Every entry is to be reproduced word for word, but the images are not.

:: DATA PROVIDED

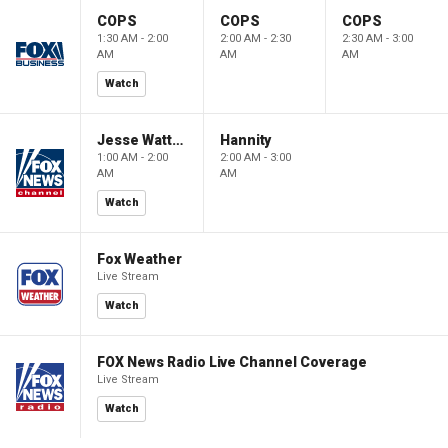
COPS
COPS
COPS
1:30 AM - 2:00
2:00 AM - 2:30
2:30 AM - 3:00
AM
AM
AM
Watch
Jesse Watters Primetime
Hannity
1:00 AM - 2:00
2:00 AM - 3:00
AM
AM
Watch
Fox Weather
Live Stream
Watch
FOX News Radio Live Channel Coverage
Live Stream
Watch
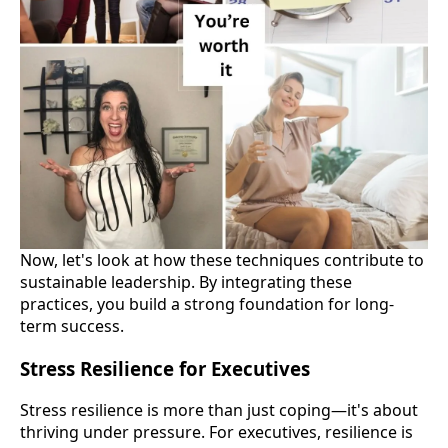
Now, let's look at how these techniques contribute to
sustainable leadership. By integrating these
practices, you build a strong foundation for long-
term success.
Stress Resilience for Executives
Stress resilience is more than just coping—it's about
thriving under pressure. For executives, resilience is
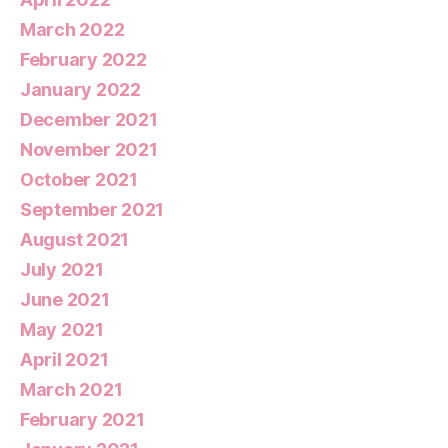
March 2022
February 2022
January 2022
December 2021
November 2021
October 2021
September 2021
August 2021
July 2021
June 2021
May 2021
April 2021
March 2021
February 2021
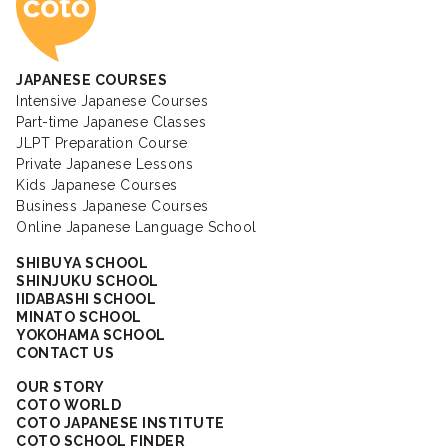
JAPANESE COURSES
Intensive Japanese Courses
Part-time Japanese Classes
JLPT Preparation Course
Private Japanese Lessons
Kids Japanese Courses
Business Japanese Courses
Online Japanese Language School
SHIBUYA SCHOOL
SHINJUKU SCHOOL
IIDABASHI SCHOOL
MINATO SCHOOL
YOKOHAMA SCHOOL
CONTACT US
OUR STORY
COTO WORLD
COTO JAPANESE INSTITUTE
COTO SCHOOL FINDER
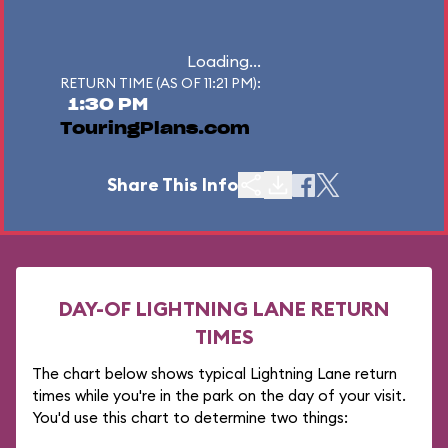
Loading...
RETURN TIME (AS OF 11:21 PM):
1:30 PM
TouringPlans.com
Share This Info
DAY-OF LIGHTNING LANE RETURN
TIMES
The chart below shows typical Lightning Lane return
times while you're in the park on the day of your visit.
You'd use this chart to determine two things:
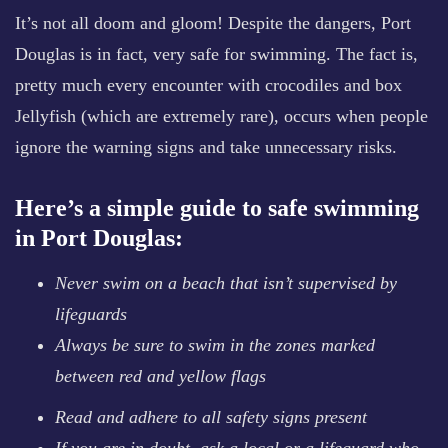
It’s not all doom and gloom! Despite the dangers, Port
Douglas is in fact, very safe for swimming. The fact is,
pretty much every encounter with crocodiles and box
Jellyfish (which are extremely rare), occurs when people
ignore the warning signs and take unnecessary risks.
Here’s a simple guide to safe swimming
in Port Douglas:
Never swim on a beach that isn’t supervised by
lifeguards
Always be sure to swim in the zones marked
between red and yellow flags
Read and adhere to all safety signs present
If you are in doubt, ask a local or a lifeguard who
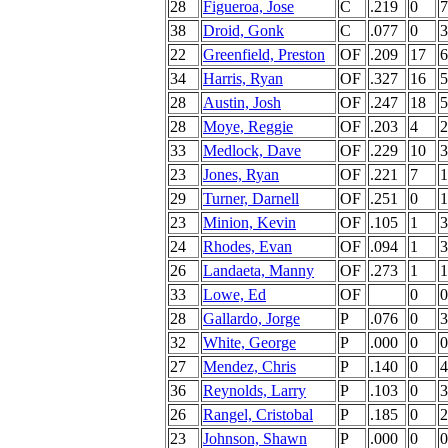
28
Figueroa, Jose
C
.219
0
7
38
Droid, Gonk
C
.077
0
3
22
Greenfield, Preston
OF
.209
17
6
34
Harris, Ryan
OF
.327
16
5
28
Austin, Josh
OF
.247
18
5
28
Moye, Reggie
OF
.203
4
2
33
Medlock, Dave
OF
.229
10
3
23
Jones, Ryan
OF
.221
7
1
29
Turner, Darnell
OF
.251
0
1
23
Minion, Kevin
OF
.105
1
3
24
Rhodes, Evan
OF
.094
1
3
26
Landaeta, Manny
OF
.273
1
1
33
Lowe, Ed
OF
0
0
28
Gallardo, Jorge
P
.076
0
3
32
White, George
P
.000
0
0
27
Mendez, Chris
P
.140
0
4
36
Reynolds, Larry
P
.103
0
3
26
Rangel, Cristobal
P
.185
0
2
23
Johnson, Shawn
P
.000
0
0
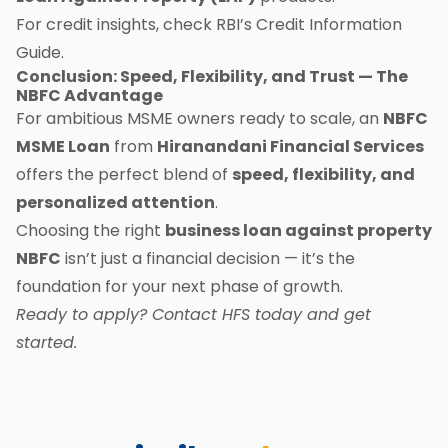
For credit insights, check
RBI’s Credit Information
Guide
.
Conclusion: Speed, Flexibility, and Trust — The
NBFC Advantage
For ambitious MSME owners ready to scale, an
NBFC
MSME Loan
from
Hiranandani Financial Services
offers the perfect blend of
speed, flexibility, and
personalized attention
.
Choosing the right
business loan against property
NBFC
isn’t just a financial decision — it’s the
foundation for your next phase of growth.
Ready to apply?
Contact HFS today
and get
started.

::::

### RESULT OF THE EXERCISE
COPS
COPS
COPS
1:30 AM - 2:00
2:00 AM - 2:30
2:30 AM - 3:00
AM
AM
AM
Watch
Jesse Watters Primetime
Hannity
1:00 AM - 2:00
2:00 AM - 3:00
AM
AM
Watch
Fox Weather
Live Stream
Watch
FOX News Radio Live Channel Coverage
Live Stream
Watch
Now, let's look at how these techniques contribute to
sustainable leadership. By integrating these
practices, you build a strong foundation for long-
term success.
Stress Resilience for Executives
Stress resilience is more than just coping—it's about
thriving under pressure. For executives, resilience is
March 2022
February 2022
January 2022
December 2021
November 2021
October 2021
September 2021
August 2021
July 2021
June 2021
May 2021
April 2021
March 2021
February 2021
JAPANESE COURSES
Intensive Japanese Courses
Part-time Japanese Classes
JLPT Preparation Course
Private Japanese Lessons
Kids Japanese Courses
Business Japanese Courses
Online Japanese Language School
SHIBUYA SCHOOL
SHINJUKU SCHOOL
IIDABASHI SCHOOL
MINATO SCHOOL
YOKOHAMA SCHOOL
CONTACT US
OUR STORY
COTO WORLD
COTO JAPANESE INSTITUTE
COTO SCHOOL FINDER
Loading...
RETURN TIME (AS OF 11:21 PM):
1:30 PM
TouringPlans.com
Share This Info
DAY-OF LIGHTNING LANE RETURN
TIMES
The chart below shows typical Lightning Lane return
times while you're in the park on the day of your visit.
You'd use this chart to determine two things:
It’s not all doom and gloom! Despite the dangers, Port
Douglas is in fact, very safe for swimming. The fact is,
pretty much every encounter with crocodiles and box
Jellyfish (which are extremely rare), occurs when people
ignore the warning signs and take unnecessary risks.
Here’s a simple guide to safe swimming
in Port Douglas:
Never swim on a beach that isn’t supervised by
lifeguards
Always be sure to swim in the zones marked
between red and yellow flags
Read and adhere to all safety signs present
If you are in doubt, ask a local or a lifeguard who
28
Figueroa, Jose
C
.219
0
7
38
Droid, Gonk
C
.077
0
3
22
Greenfield, Preston
OF
.209
17
6
34
Harris, Ryan
OF
.327
16
5
28
Austin, Josh
OF
.247
18
5
28
Moye, Reggie
OF
.203
4
2
33
Medlock, Dave
OF
.229
10
3
23
Jones, Ryan
OF
.221
7
1
29
Turner, Darnell
OF
.251
0
1
23
Minion, Kevin
OF
.105
1
3
24
Rhodes, Evan
OF
.094
1
3
26
Landaeta, Manny
OF
.273
1
1
33
Lowe, Ed
OF
0
0
28
Gallardo, Jorge
P
.076
0
3
32
White, George
P
.000
0
0
27
Mendez, Chris
P
.140
0
4
36
Reynolds, Larry
P
.103
0
3
26
Rangel, Cristobal
P
.185
0
2
23
Johnson, Shawn
P
.000
0
0
For credit insights, check
RBI’s Credit Information
Guide
.
Conclusion: Speed, Flexibility, and Trust — The
NBFC Advantage
For ambitious MSME owners ready to scale, an
NBFC
MSME Loan
from
Hiranandani Financial Services
offers the perfect blend of
speed, flexibility, and
personalized attention
.
Choosing the right
business loan against property
NBFC
isn’t just a financial decision — it’s the
foundation for your next phase of growth.
Ready to apply?
Contact HFS today
and get
started.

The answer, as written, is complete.